Hi Experts, hope you can help me with this.
I am in the process of moving users folders from an old 2003 server to a new Win 2012 server, both of which are currently domain controllers although as soon as the transfers are complete the old one will be retired.
The users folders are currently set in the users AD account under profile - home folder - connect and is set as U \\servername\users\username. There is no GPO policy for folder redirection set that I can see, they all say not configured.
When I change the servername to the new servername everything initially seems ok in that the U: drive now maps to the new server and the My Documents (or library) also points to the new server.
However I have 2 issues:-
1. The offline files are still trying to sync to the old server and while I can setup a new sync manually on the client PC there seems to be no way of deleting the old one. These always set themselves up automatically when I setup a new computer so have never had to do anything manually before. Should they not change with the moving of the path in the user profile? There seems to be nothing set in the GPO for offline files.
2. The recent documents links on the users computer are now broken as they point to a UNC path of the old serve instead of the mapped drive. Anyone no of an easy way to update these to the new path.

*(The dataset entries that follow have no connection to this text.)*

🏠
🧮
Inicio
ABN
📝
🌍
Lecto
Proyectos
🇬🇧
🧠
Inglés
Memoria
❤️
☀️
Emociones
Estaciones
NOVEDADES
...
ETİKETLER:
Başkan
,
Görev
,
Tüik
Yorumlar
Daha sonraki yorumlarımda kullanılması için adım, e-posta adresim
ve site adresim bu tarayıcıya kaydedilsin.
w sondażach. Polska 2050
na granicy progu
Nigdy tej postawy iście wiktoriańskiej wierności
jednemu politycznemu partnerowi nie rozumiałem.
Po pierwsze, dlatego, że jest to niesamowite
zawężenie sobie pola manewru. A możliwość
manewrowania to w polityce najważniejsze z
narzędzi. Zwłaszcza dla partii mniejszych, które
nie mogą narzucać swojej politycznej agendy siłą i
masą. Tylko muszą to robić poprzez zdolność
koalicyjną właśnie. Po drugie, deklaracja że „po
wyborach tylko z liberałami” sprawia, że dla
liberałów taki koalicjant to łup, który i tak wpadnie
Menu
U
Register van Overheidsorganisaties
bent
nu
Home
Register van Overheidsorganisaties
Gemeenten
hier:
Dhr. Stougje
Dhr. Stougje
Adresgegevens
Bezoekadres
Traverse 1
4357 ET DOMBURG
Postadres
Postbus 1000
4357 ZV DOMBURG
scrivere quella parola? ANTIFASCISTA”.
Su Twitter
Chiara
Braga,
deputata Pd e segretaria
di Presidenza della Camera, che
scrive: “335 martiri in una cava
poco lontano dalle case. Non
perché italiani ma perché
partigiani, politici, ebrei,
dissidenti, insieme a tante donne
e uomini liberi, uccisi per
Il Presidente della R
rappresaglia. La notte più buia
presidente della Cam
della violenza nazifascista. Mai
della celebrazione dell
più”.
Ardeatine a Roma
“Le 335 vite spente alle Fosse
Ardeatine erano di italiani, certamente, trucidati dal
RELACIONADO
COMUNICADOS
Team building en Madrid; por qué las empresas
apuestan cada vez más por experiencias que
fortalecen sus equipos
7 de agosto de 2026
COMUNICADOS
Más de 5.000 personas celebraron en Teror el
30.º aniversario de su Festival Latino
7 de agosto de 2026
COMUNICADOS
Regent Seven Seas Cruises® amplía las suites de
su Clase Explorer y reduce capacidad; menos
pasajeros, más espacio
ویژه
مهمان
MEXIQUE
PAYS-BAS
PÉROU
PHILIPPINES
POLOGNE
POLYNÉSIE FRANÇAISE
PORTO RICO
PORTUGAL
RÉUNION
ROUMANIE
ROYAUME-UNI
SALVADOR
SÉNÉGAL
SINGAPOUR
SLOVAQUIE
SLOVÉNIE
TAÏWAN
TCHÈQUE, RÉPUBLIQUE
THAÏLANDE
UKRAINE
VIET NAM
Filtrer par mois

If anything is no clear please let me know and I will try to clarify.
Thanks in advance
Colin
I'm not sure of the answer to #1.
The fix for #2 should have been implemented at the beginning of the process and works for SQL Servers as well. If you have control/access to the DNS server you create a CName record that points at the actual servers A record. So you create a CName record that is called MainFS that points as FileServer2003. Then when you move the files to to FileServer2012 you change CName record to point at the new server. Depending on how large your organization is you can also do something like MainFSHR, MainFSAcct, or MainFSOps. That way you can move groups at a time and they don't realize it.
And how it works for SQL Server is that you have a DB/App CName record for each DB. Then if you move a DB from SQLServer1 to SQLServer2, you just change the CName pointer.
Essentially the CName record allows you to make the servers "virtual" as in they are pointing at a generic server name and a move is "invisible" to the end user.